TRENTON – Legislation sponsored by Senators Ronald L. Rice and Joseph F. Vitale requiring the state to adopt the federal U.S. Centers for Disease Control and Prevention standards used as the benchmark for responsive action to lead levels in children’s blood was approved today by a Senate committee. Adopting the CDC standards would mean strengthening the standards currently used by the state.
“The CDC took action several years ago to lower the blood lead level content that triggers a response by health care professionals to lead cases. New Jersey has not yet updated its lead levels for responsive action,” said Senator Rice (D-Essex). “Since we know the significant health consequences that can result from lead poisoning, it is imperative that New Jersey adopt the more aggressive standards to capture lead-affected children sooner and prevent the dire results that can occur.”

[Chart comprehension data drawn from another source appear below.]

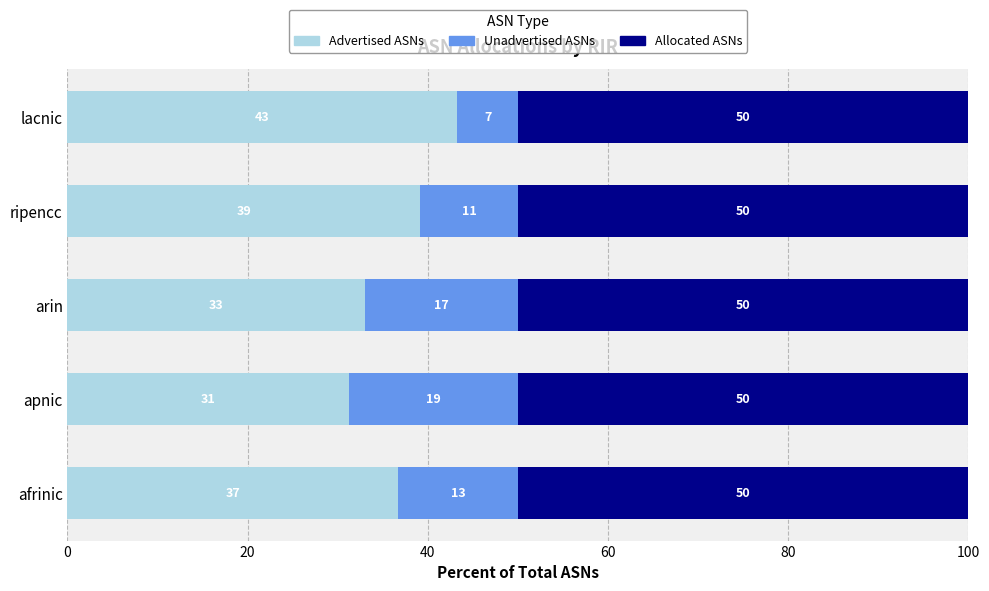

The value of Advertised ASNs at afrinic is 36.7. True or false?

True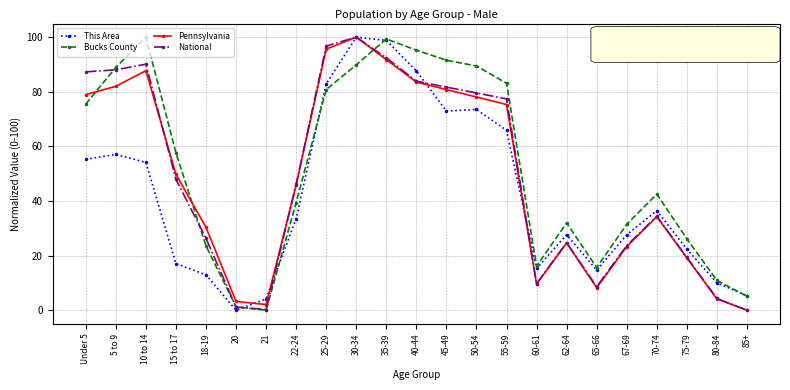

How many data points in Bucks County are less than 42?

11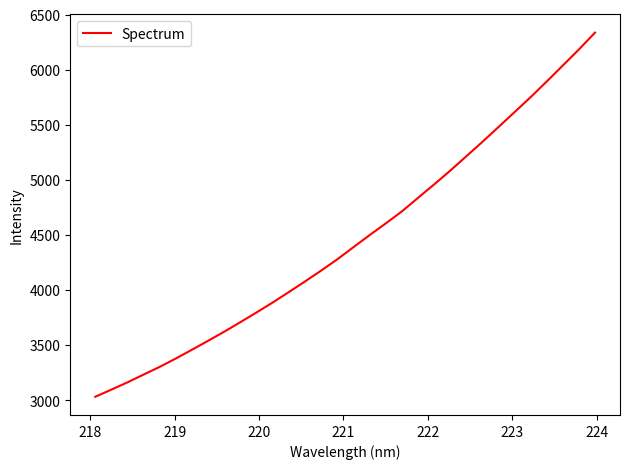

What is the maximum value shown in the chart?

6335.9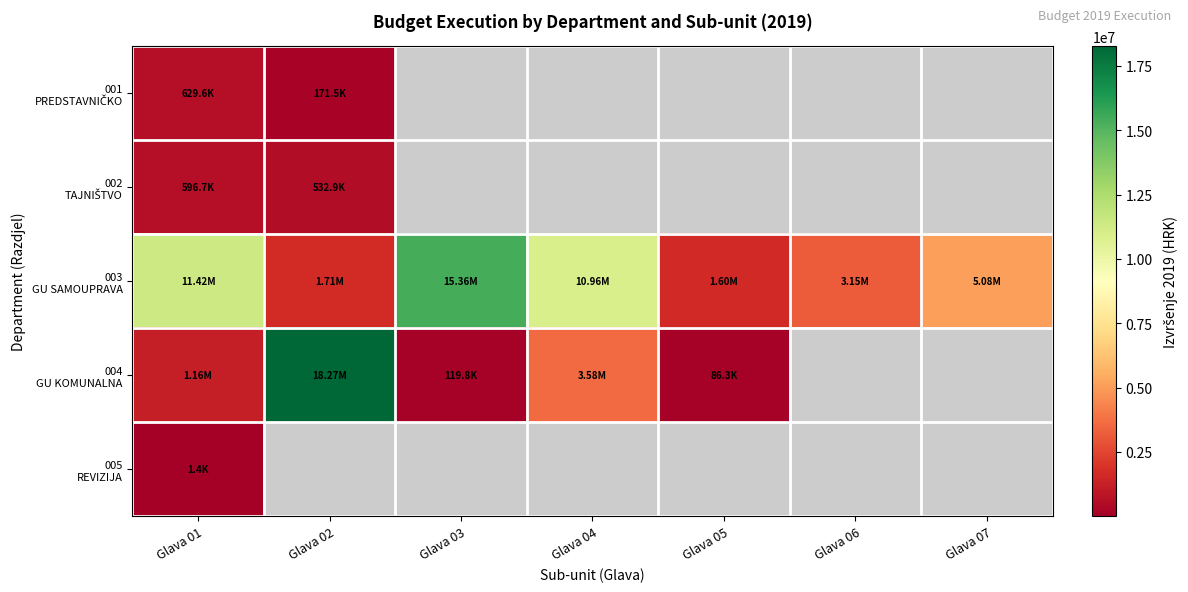

How many series are shown in this chart?

5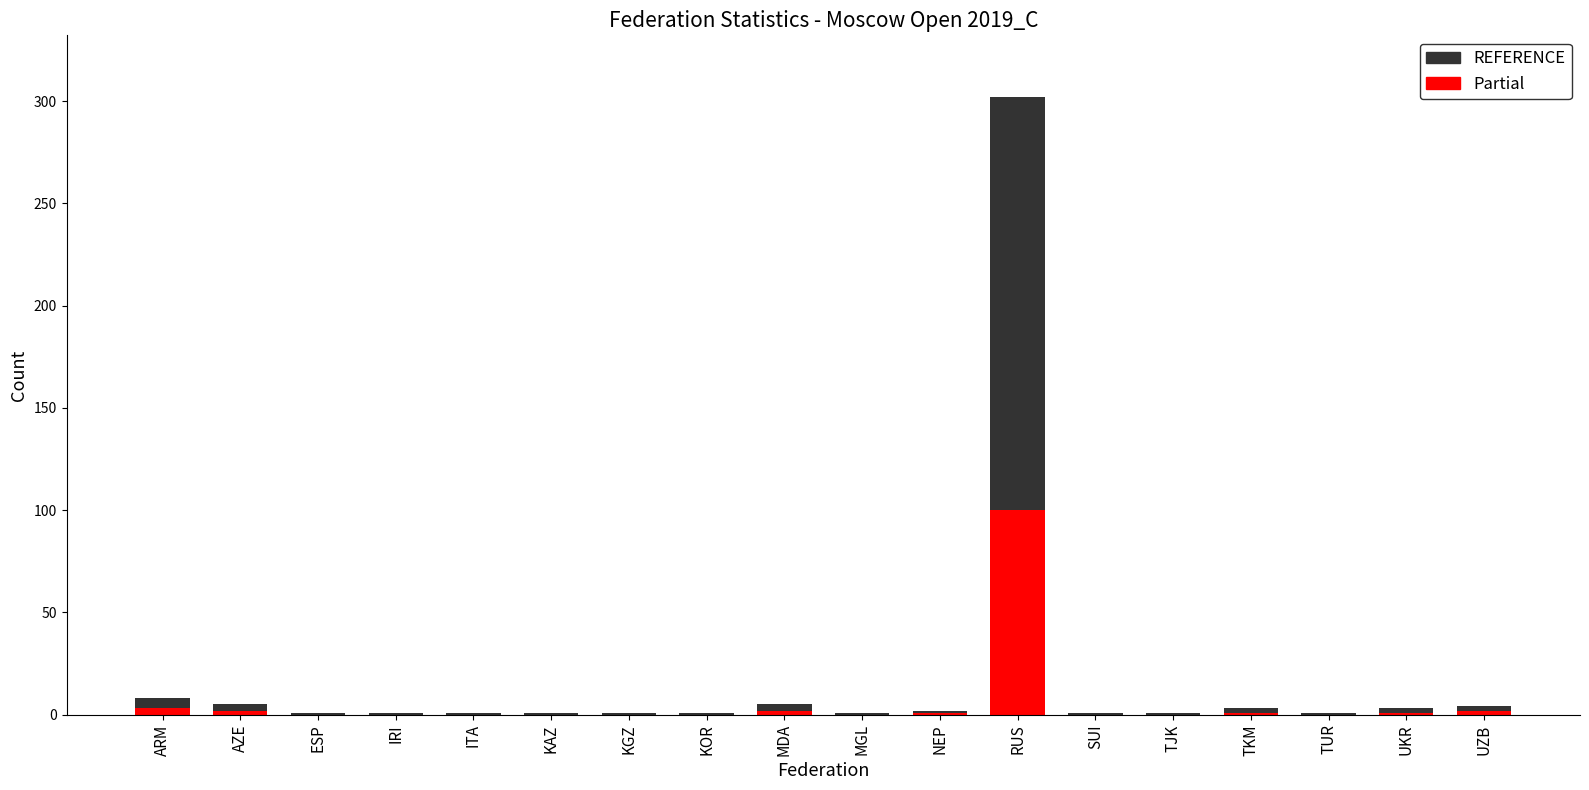

At which category is the sum across all series the highest?

RUS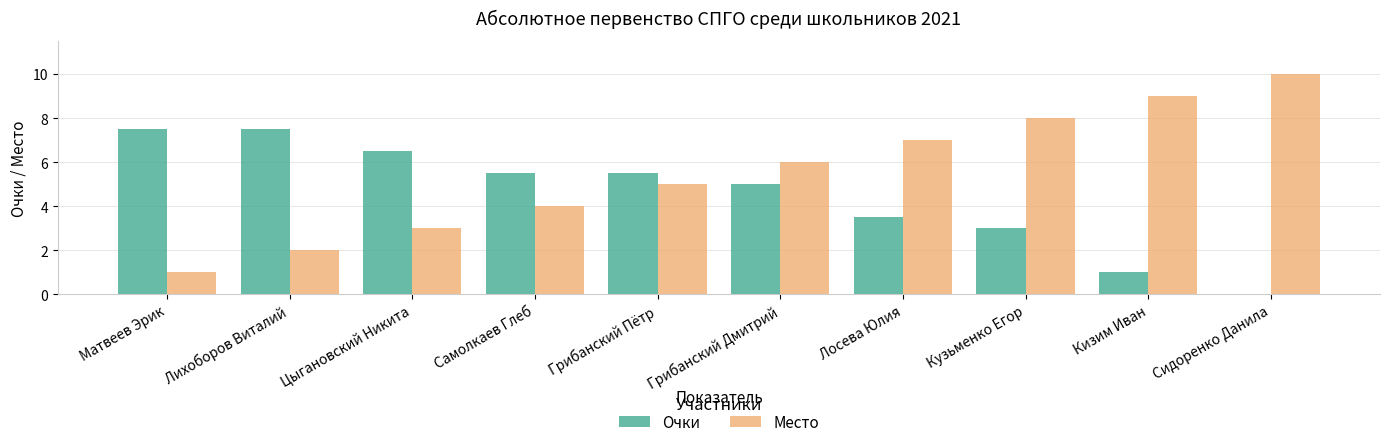

What is the sum of the Очки values at Цыгановский Никита and Лосева Юлия?

10.0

“Lead poisoning can lead to brain damage and other serious health problems that can affect children for the rest of their lives,” said Senator Vitale (D-Middlesex), chair of the Senate Health Committee. “Implementing the CDC standards will help to prevent the severe problems that can result from exposure to lead hazards. In addition, making certain that our state standards remain in line with CDC guidelines will ensure that over time we are following the most up to date recommendations. This is critical to our effort to protect New Jersey children.”
The U.S. Centers for Disease Control and Prevention changed the reference level for response to lead levels in children from 10 micrograms per deciliter to 5 micrograms per deciliter in January of 2012. The CDC advised states and health departments to adopt the new blood lead level, which was changed due to compelling evidence that low blood lead levels are associated with IQ deficits, attention-related behaviors, and poor academic achievement. In addition, evidence suggests that these effects appear to be irreversible. The state of New Jersey has not adopted regulations to update the blood lead levels to the new 5 mcg/dl reference value.
The bill (S1830) would clarify in law that state Department of Health regulations regarding elevated blood lead levels are to be consistent with the most recent recommendations of the CDC. It would further require that DOH, within 30 days after the bill’s enactment, and on at least a biennial basis thereafter, review and revise the rules and regulations in order to ensure that they comport with the latest CDC guidance on the issue. Finally, it would clarify that the department must continuously engage in a public information campaign for health professionals and the general public regarding lead screening and the dangers of lead poisoning.
The Senate Health, Human Services and Senior Citizens Committee approved the bill by a vote of 8-0. The bill would take effect immediately upon enactment.